Publié le 05 août 2016 par Stenograf

Tatsuku Nagaoka et Yuki Mamiya dans «Kaze ni nureta onna», du Japonais Akihiko Shiota © FESTIVAL DE LOCARNO

Même à Cannes, festival d’une légendaire frénésie, on ne s’est jamais assis devant un écran avant 8 h 30. Locarno, d’ordinaire plus languide, a décidé – peut-être parce que les Suisses aiment à jouer avec le temps – de briser le record du monde de la projection la plus matutinale en proposant aux journalistes de voir Kaze ni nureta onna (« Une femme mouillée sous le vent ») à 8 heures, vendredi 5 août. Produit par la Nikkatsu, firme qui promut au siècle dernier des Roman Porno (« pornos romantiques »), le film d’Akihiko Shiota perpétue, sur un mode ludique et résolument machiste, cette tradition japonaise. On y voit un dramaturge retiré du monde devenir la proie d’une jeune fille aux appétits aussi imprévisibles qu’insatiables. Comme le faisait remarquer une consœur japonaise qui, elle aussi, prenait un café à l’issue de la projection pour recouvrer des forces entamées de si bon matin, « ça ne correspond en rien à l’expérience féminine ».

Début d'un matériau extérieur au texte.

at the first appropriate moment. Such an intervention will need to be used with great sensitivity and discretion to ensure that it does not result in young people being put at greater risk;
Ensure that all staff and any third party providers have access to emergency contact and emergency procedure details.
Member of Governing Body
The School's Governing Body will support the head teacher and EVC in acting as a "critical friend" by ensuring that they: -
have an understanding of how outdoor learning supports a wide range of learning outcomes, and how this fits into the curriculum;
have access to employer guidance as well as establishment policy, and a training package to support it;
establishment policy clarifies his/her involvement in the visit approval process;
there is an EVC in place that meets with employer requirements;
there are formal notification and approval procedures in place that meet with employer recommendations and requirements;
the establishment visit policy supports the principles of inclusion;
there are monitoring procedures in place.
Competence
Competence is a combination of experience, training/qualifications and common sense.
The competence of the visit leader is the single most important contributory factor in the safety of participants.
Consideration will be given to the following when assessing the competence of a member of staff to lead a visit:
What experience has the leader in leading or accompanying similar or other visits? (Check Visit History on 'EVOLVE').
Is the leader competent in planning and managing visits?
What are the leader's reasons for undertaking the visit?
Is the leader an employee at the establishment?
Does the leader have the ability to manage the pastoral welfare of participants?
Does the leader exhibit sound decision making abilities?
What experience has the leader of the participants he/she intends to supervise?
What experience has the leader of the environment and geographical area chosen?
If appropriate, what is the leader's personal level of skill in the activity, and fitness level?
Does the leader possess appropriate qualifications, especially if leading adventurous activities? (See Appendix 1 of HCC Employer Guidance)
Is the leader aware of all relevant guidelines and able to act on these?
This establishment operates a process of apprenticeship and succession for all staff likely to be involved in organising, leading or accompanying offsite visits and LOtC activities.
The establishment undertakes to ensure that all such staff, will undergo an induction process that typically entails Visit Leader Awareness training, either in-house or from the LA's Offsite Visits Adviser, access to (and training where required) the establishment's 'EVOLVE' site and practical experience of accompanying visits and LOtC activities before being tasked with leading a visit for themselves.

Cette fantaisie érotique était si brève qu’à 11 heures, le journaliste consciencieux que je suis avait déjà vu deux films, puisque cinq minutes seulement séparaient cette « femme mouillée sous le vent » de La Prunelle de mes yeux, d’Axelle Ropert, qui concourt également pour le 69e Léopard d’or. La réalisatrice française de Tirez la langue, mademoiselle fait partie des noms les plus connus parmi les réalisateurs de la compétition internationale, avec Yousry Nasrallah, qui présentera Al Ma’ wal Khodra wal Wajh El Hassan, titre traduit par les programmateurs en « Ruisseaux, prairies et visages aimables », l’Allemande Angela Schanelec qui revient, six ans après Orly avec Der Traumhafte Weg (« Le chemin rêvé ») ou le Portugais Joao Pedro Rodriguez, dont on découvrira O ornitologo.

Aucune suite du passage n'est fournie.